Unable to listen to the full episode? Fast-forward to the key discussion points via the players above or read the key takeaways:

Clinical Brilliance vs. Operational Antiquity: Healthcare has achieved "magic" in clinical areas like robotic surgery and genomics, but it still operates like it did 50 years ago, relying on faxes, spreadsheets, and manual chats to manage complex schedules.

The Sunk Cost of EHRs: While Electronic Health Records (EHRs) are excellent systems of record for digitizing paper, they are not built for operational intelligence or optimization. Relying solely on them for innovation is considered a "losing strategy".

Level Loading: Much like traffic jams on a freeway, hospital chaos is often caused by scheduling peaks that exceed capacity. "Level loading" spreads this burden out to ensure a smooth flow of patients throughout the day.

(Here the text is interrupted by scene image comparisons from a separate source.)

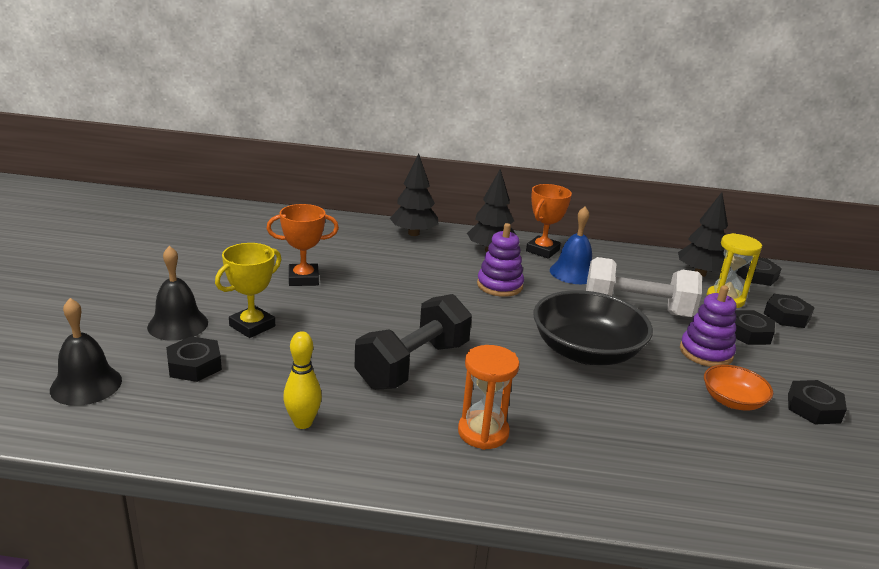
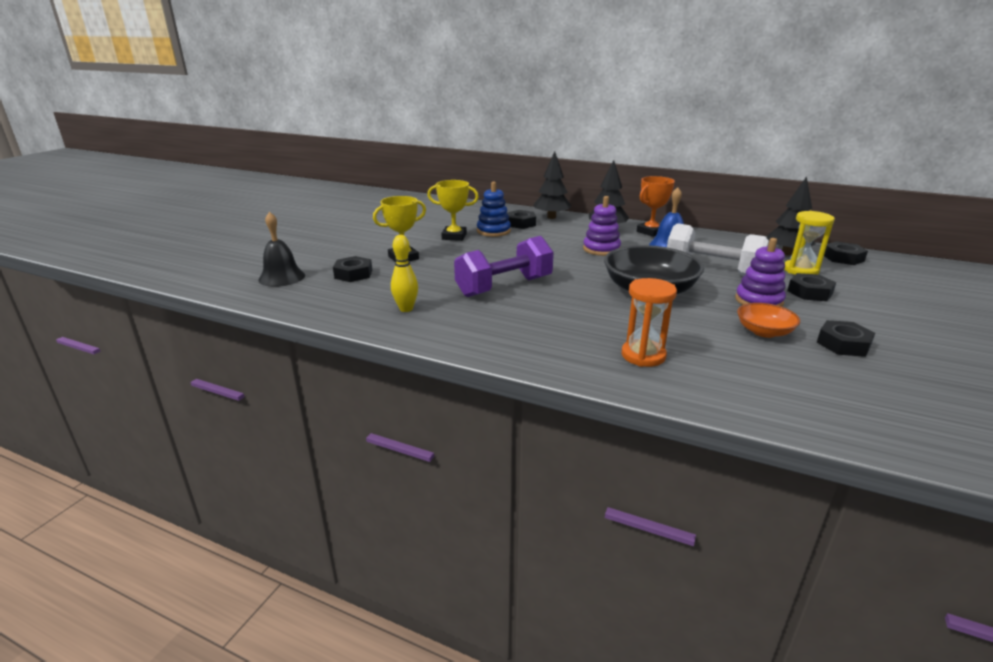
camera: 20 degrees right, 0 degrees up
(178, 324) = (355, 253): black bell -> none
(303, 279) = (454, 236): orange trophy -> yellow trophy
(351, 264) = (493, 231): none -> blue stacking toy
(413, 365) = (504, 287): black dumbbell -> purple dumbbell
(483, 432) = (533, 327): orange hourglass -> orange hourglass (643, 355)
(786, 316) = (856, 285): black nut -> black nut (521, 223)

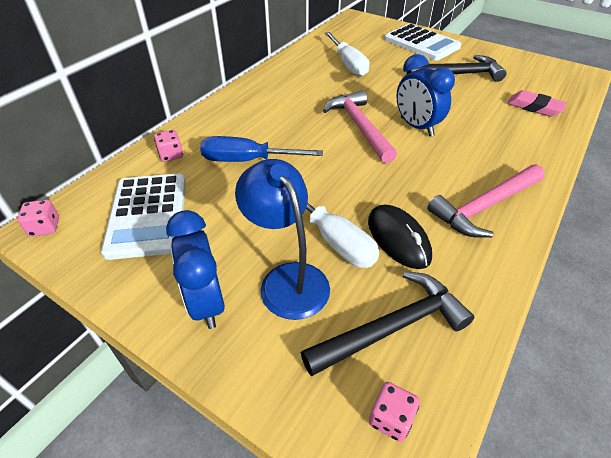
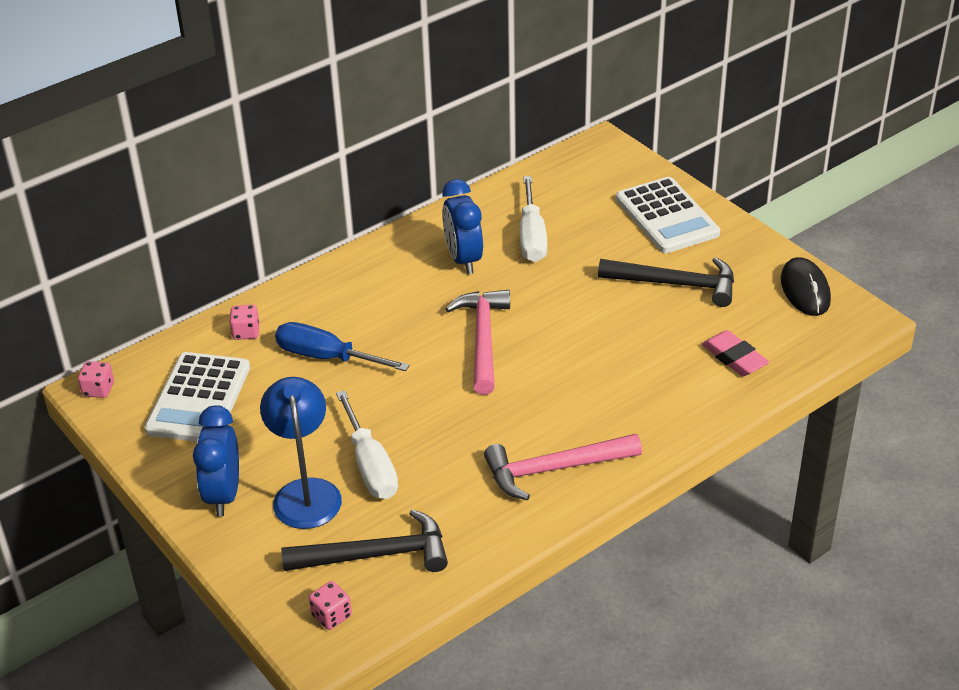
camera: 20 degrees right, 5 degrees down
(398, 238) = (436, 480): black mouse -> black mouse (805, 290)
(416, 127) = (554, 354): blue clock -> blue clock (463, 259)

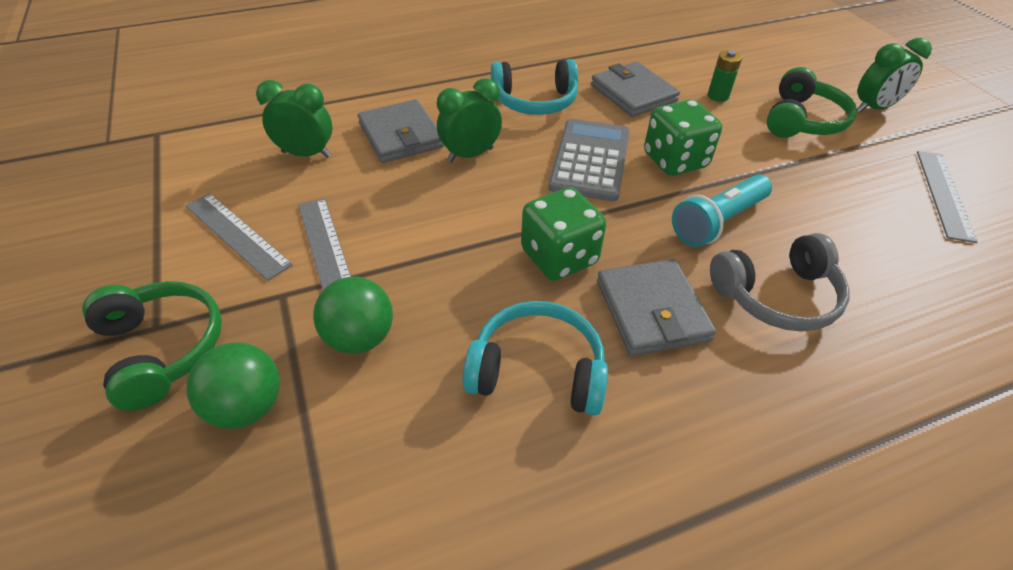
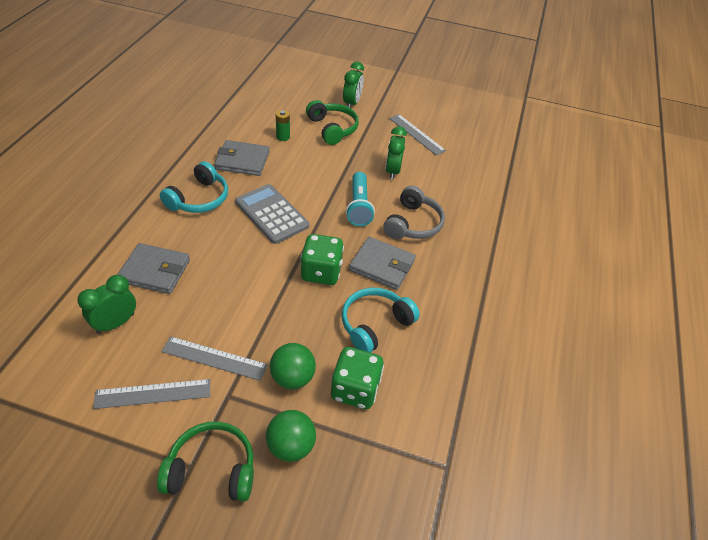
camera: 55 degrees left, 0 degrees up
(470, 155) = (210, 254): green clock -> green clock (392, 171)
(675, 161) = (307, 187): green dice -> green dice (355, 389)

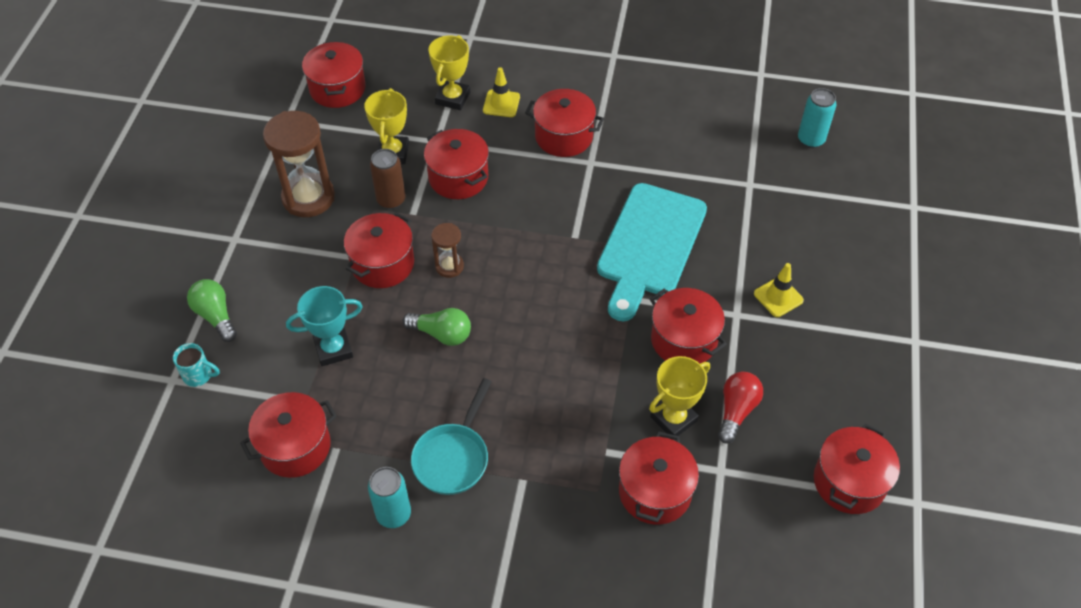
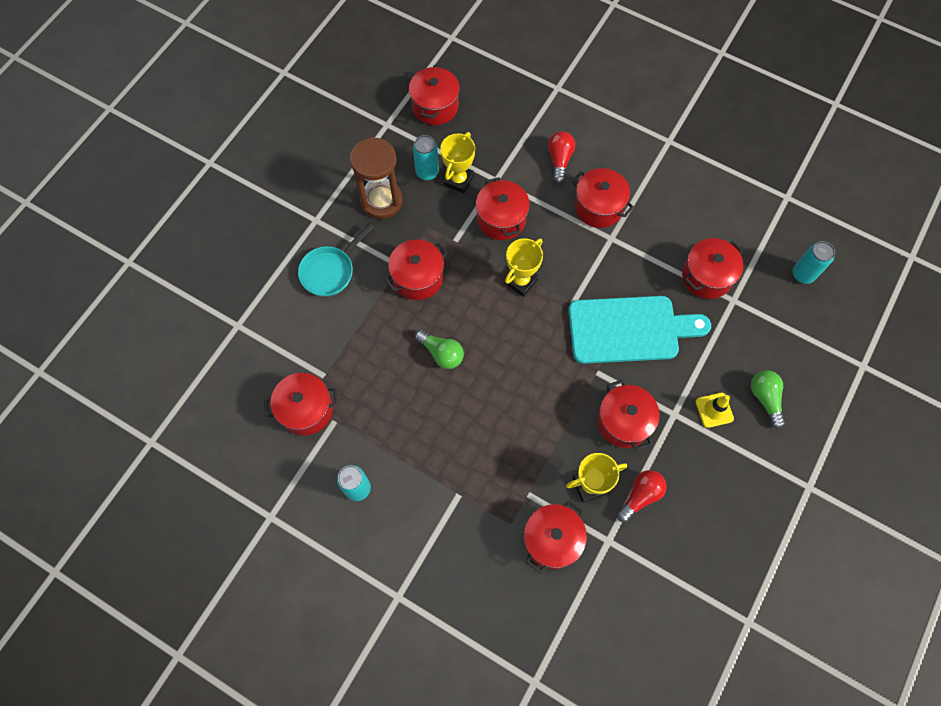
camera: 20 degrees right, 15 degrees up
(199, 375) = (256, 328): turquoise mug -> none
(216, 316) = (283, 282): green light bulb -> green light bulb (765, 399)
(333, 349) = (358, 339): turquoise trophy -> none
(353, 155) = (427, 172): none -> turquoise can
(391, 200) = (443, 223): brown can -> none
(449, 266) = (467, 297): brown hourglass -> none
(453, 98) = (522, 143): yellow trophy -> yellow trophy (521, 281)
(453, 457) = (415, 458): turquoise pan -> turquoise pan (330, 271)
(501, 103) = (559, 160): yellow traffic cone -> red light bulb
(649, 245) = (629, 329): turquoise cutting board -> turquoise cutting board turned 135 degrees counterclockwise
(849, 482) = (703, 586): red pot -> red pot (706, 276)

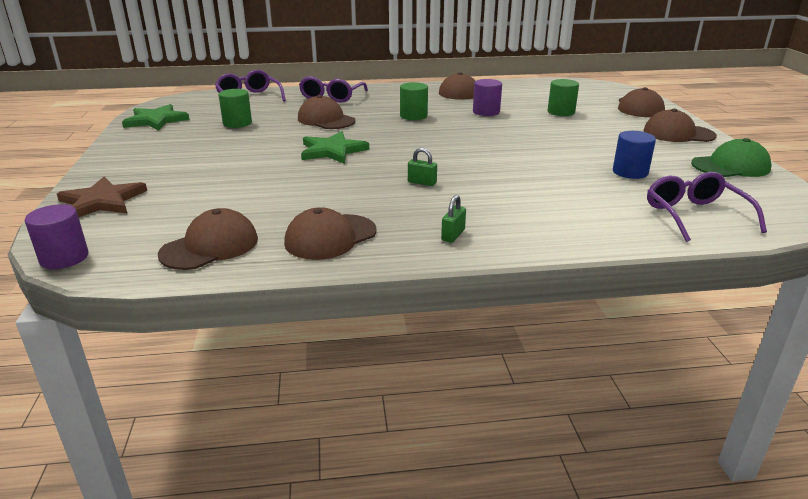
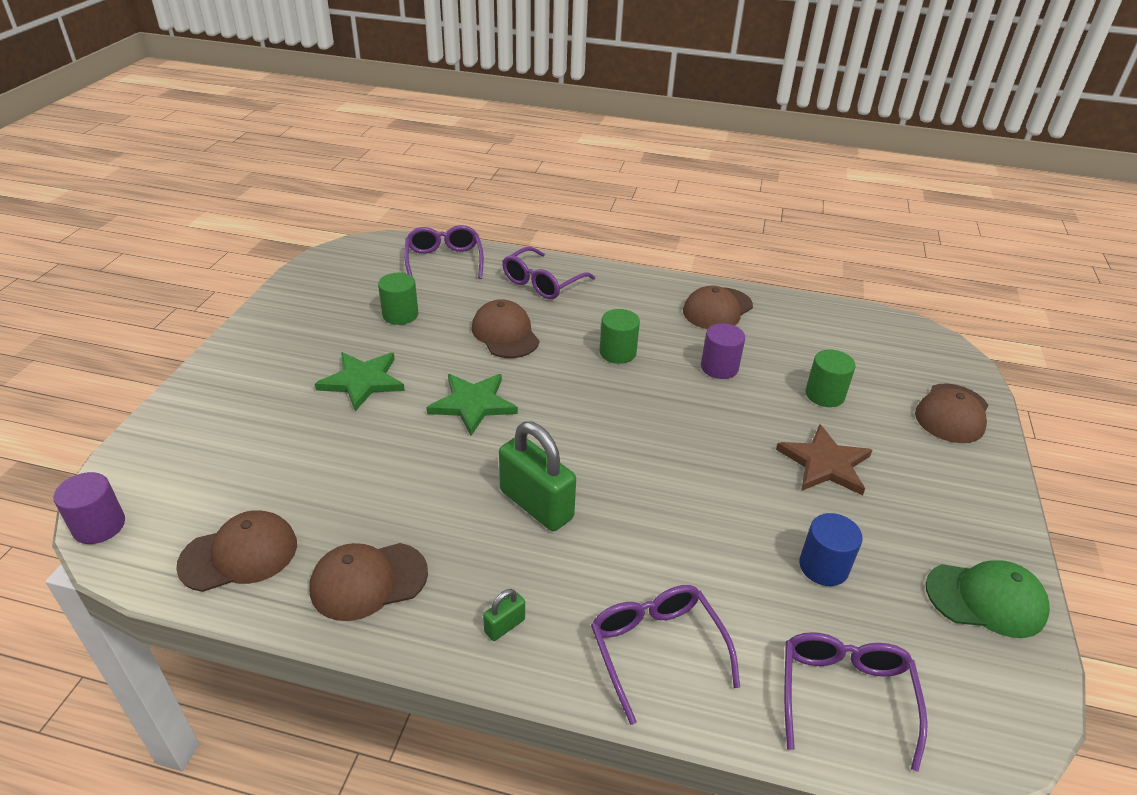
camera: 20 degrees right, 10 degrees up
(102, 201) = (183, 434): brown star -> brown star (825, 463)
(156, 120) = (317, 285): green star -> green star (362, 381)
(422, 182) = (536, 504): green padlock -> green padlock, size x2.22
(564, 223) = (656, 648): none -> purple glasses
(678, 134) = (964, 496): brown cap -> none

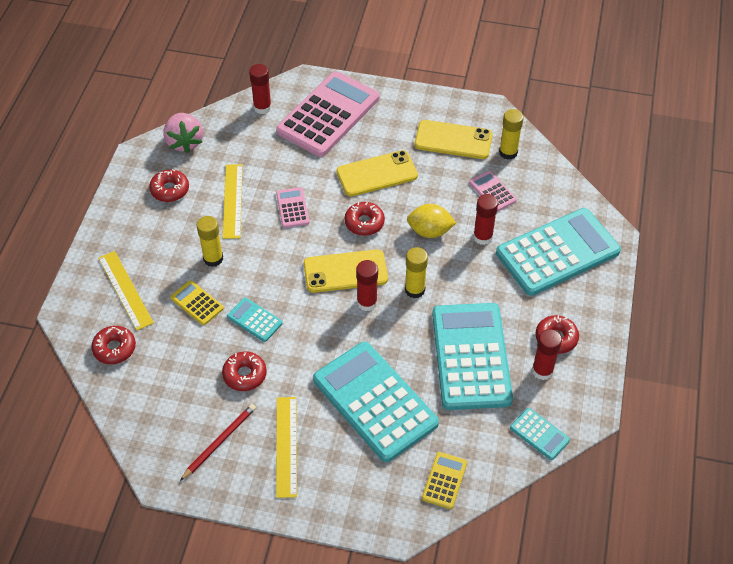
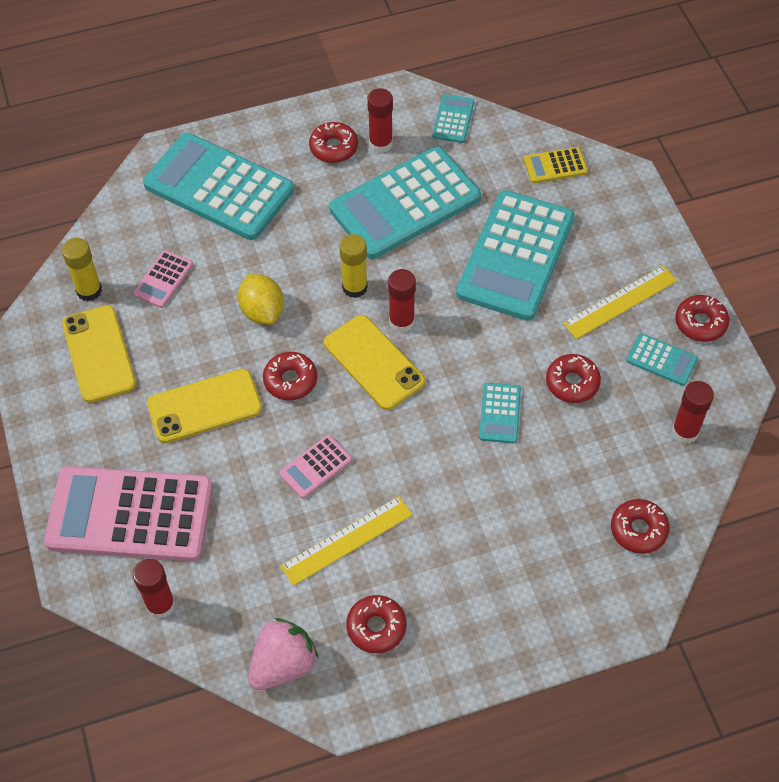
camera: 120 degrees left, 5 degrees up
(125, 290) = (557, 573): yellow ruler -> none
(197, 303) = (520, 484): yellow calculator -> none
(213, 258) = (448, 507): yellow glue stick -> none
(219, 442) = (661, 360): red pencil -> turquoise calculator
(229, 489) = (700, 323): none -> red donut
(377, 174) = (204, 406): yellow phone -> yellow phone turned 60 degrees counterclockwise
(482, 237) = (239, 260): red glue stick -> red glue stick (685, 431)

Predictive vs. Reactive Management: Instead of waiting for a bed shortage to occur, hospitals should use "intelligent orchestration" to predict bottlenecks hours in advance and "fix the potholes before the car gets there".

AI as an Amplifier: AI should not be viewed as a replacement for staff but as an "amplifier" that automates mundane, manual tasks (like copying numbers or routine phone calls).

Reducing Burnout: By automating 30-40% of the manual work currently done by nurses, math-driven technology allows healthcare professionals to focus on hands-on patient care and work at the "top of their license".

Data-Driven Physician Buy-in: Doctors are fact-driven and reasonable; they are more likely to accept algorithmic recommendations if the logic is transparent and the system proves it can find them time when they need it.